Transcribe these lines verbatim, starting from the first line and ending after the line that contains "IRCC 2024.06.07廣發邀請給Stream A/B待批的香港人申請". Omit the pictures from your answer.

(Beginning of Listed entries)

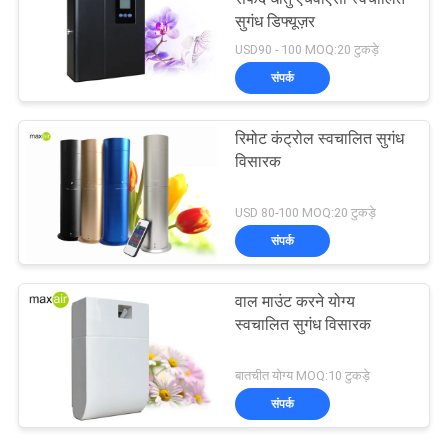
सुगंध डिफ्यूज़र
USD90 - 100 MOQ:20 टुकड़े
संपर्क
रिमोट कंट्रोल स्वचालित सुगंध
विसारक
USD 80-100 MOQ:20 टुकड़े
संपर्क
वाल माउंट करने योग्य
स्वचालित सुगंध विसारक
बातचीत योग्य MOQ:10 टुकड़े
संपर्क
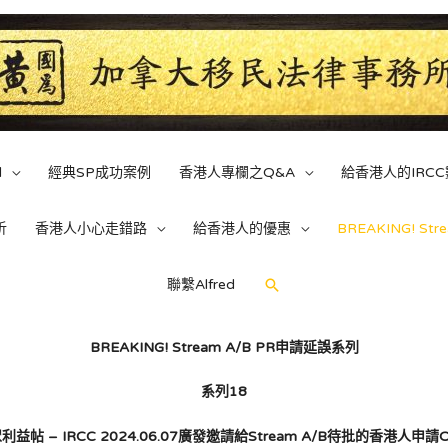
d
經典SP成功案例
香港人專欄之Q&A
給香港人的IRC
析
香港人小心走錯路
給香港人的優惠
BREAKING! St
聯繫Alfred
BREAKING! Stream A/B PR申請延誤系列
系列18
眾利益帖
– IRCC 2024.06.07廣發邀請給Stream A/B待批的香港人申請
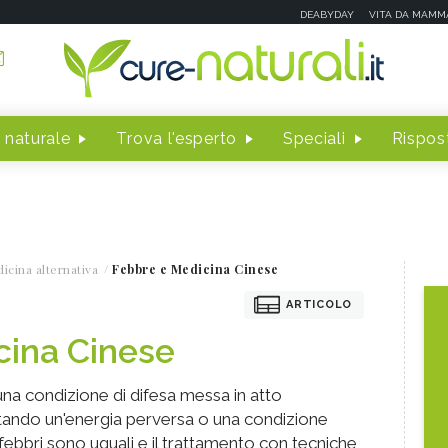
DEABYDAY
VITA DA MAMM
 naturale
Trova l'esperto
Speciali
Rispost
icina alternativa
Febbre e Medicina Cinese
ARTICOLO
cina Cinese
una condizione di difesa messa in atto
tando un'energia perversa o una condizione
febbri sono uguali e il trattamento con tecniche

(End of Listed entries)

Exercise solution:
सुगंध डिफ्यूज़र
USD90 - 100 MOQ:20 टुकड़े
संपर्क
रिमोट कंट्रोल स्वचालित सुगंध
विसारक
USD 80-100 MOQ:20 टुकड़े
संपर्क
वाल माउंट करने योग्य
स्वचालित सुगंध विसारक
बातचीत योग्य MOQ:10 टुकड़े
संपर्क
d
經典SP成功案例
香港人專欄之Q&A
給香港人的IRC
析
香港人小心走錯路
給香港人的優惠
BREAKING! St
聯繫Alfred
BREAKING! Stream A/B PR申請延誤系列
系列18
眾利益帖
– IRCC 2024.06.07廣發邀請給Stream A/B待批的香港人申請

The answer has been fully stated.